Chen’s group first focused on one of the intrinsic factors that is lost in mature neurons—Bcl-2, a protein that inhibits cell death. Her lab had previously shown that Bcl-2 is a determining factor in axon growth in the optic nerve. Expression levels of the protein are high during early development, but drop off after the neurons lose their ability to regenerate. But when other scientists engineered mice that overexpress Bcl-2, their optic nerves could not regrow after an injury made five days after birth. Chen wanted to find out if the protein could at least promote regeneration when the environment of the axons is permissive for growth. Her team showed that if the injury was made just three days after birth, the axons of the engineered mice would indeed grow back.
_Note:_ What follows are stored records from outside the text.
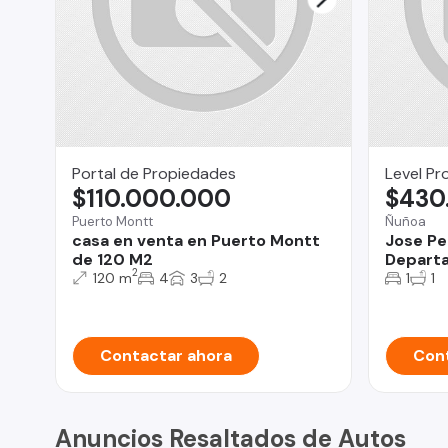
Portal de Propiedades
Level Pr
$110.000.000
$430
Puerto Montt
Ñuñoa
casa en venta en Puerto Montt
Jose Pe
de 120 M2
Departa
2
120 m
4
3
2
1
1
Contactar ahora
Cont
Anuncios Resaltados de Autos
Bcl-2, it seemed, could at least give neurons the intrinsic properties they needed to grow. The next step was to try to change the environment. When nerves in the adult CNS are damaged, nearby astrocytes form a dense tissue at the injury site, called a glial scar. To see whether removing this physical barrier could release the brakes on nerve growth, research associate Kin-Sang Cho first applied an astrocyte-specific toxin to the target areas in the brains of adult mice and found that killing the local astrocytes allowed optic nerves to grow 20 times more robustly than with Bcl-2 overexpression alone. The researchers then created mice that not only overexpressed Bcl-2, but also lacked two cytoskeleton proteins that help astrocytes cluster into dense scars. With this combination of factors, the optic nerves were restored after injury, growing rapidly and deeply into the brain in just a few days, mimicking the pace of normal development.
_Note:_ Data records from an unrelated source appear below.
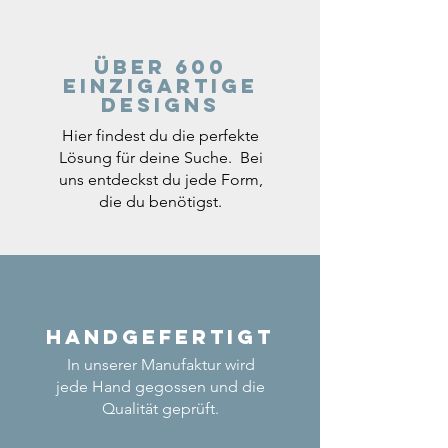
Über 600
einzigartige
Designs
Hier findest du die perfekte
Lösung für deine Suche. Bei
uns entdeckst du jede Form,
die du benötigst.
Handgefertigt
In unserer Manufaktur wird
jede Hand gegossen und die
Qualität geprüft.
Kin-Sang Cho (left), Dong Feng Chen, and colleagues overcame two genetic hurdles, allowing mice to regenerate optic nerves after injury. (Photo by Steve Gilbert)
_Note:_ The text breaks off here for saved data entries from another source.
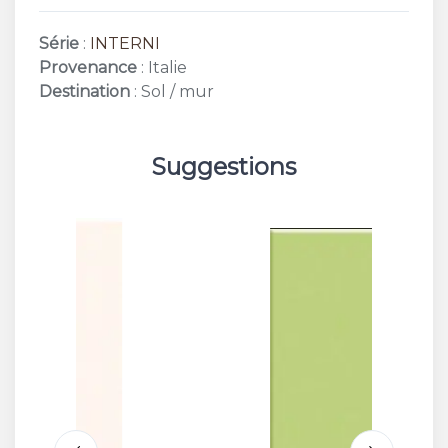
Série
:
INTERNI
Provenance
: Italie
Destination
: Sol / mur
Suggestions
Such robust regeneration is a first in the field, though Chen’s team still needs to determine whether the impressive growth of the nerve actually allows the mice to see. In addition, the regenerative ability of the mice was only sustained up to two weeks of age.
An Obstacle Course
Chen said the study shows there are two “doors” that stand
in the way of optic nerve growth in mature neurons: the inner door created
by
intrinsic properties of a cell and the outer door created by external
constraints. “If
you want regeneration to occur, you have to open both doors, so you
need two keys,” she said. Her work has demonstrated that Bcl-2 is
a key to removing the intrinsic barriers. “The second door looks
like it has two parts,” she said.
Chen focused on one of these parts—the glial scar formed by astrocytes. But other researchers have focused on the properties of the myelin sheath that surrounds axons. Zhigang He, HMS assistant professor of neurology at Children’s Hospital Boston, has studied how inhibitory proteins in myelin bind to receptors on neurons to keep them from growing. Last year the lab of Larry Benowitz, HMS associate professor of neurosurgery at Children’s, teamed with He to partially regenerate an optic nerve by blocking myelin inhibitors while also stimulating nerve growth by inducing an eye injury in rats (See Research Briefs, Focus, March 19, 2004.)
| “It’s possible that if we manipulate both factors, the myelin and the glial scar, the regeneration would be even more robust.” |
Chen agrees. “By eliminating one of the inhibitory factors from the environment, we can make the environment more permissive than the normal adult environment,” she said. “It’s possible that if we manipulate both factors, the myelin and the glial scar, the regeneration would be even more robust.”
Once these factors are determined, the next step would be to look for ways to unlock these doors without manipulating the genome, either by designing small molecules to target these proteins or through gene therapy. But that is not the only hurdle: although the mice grew healthy optic nerves into the brain, the nerves grew to the same side of the brain rather than crossing into the opposite side as they normally do. Chen speculates that another signal may be required to properly direct the optic nerve. She notes that reptiles have the same problem when their optic nerve is severed—unlike amphibians, whose optic nerve readily regenerates to the proper target. “Maybe we’re only up to the reptile stage,” she said.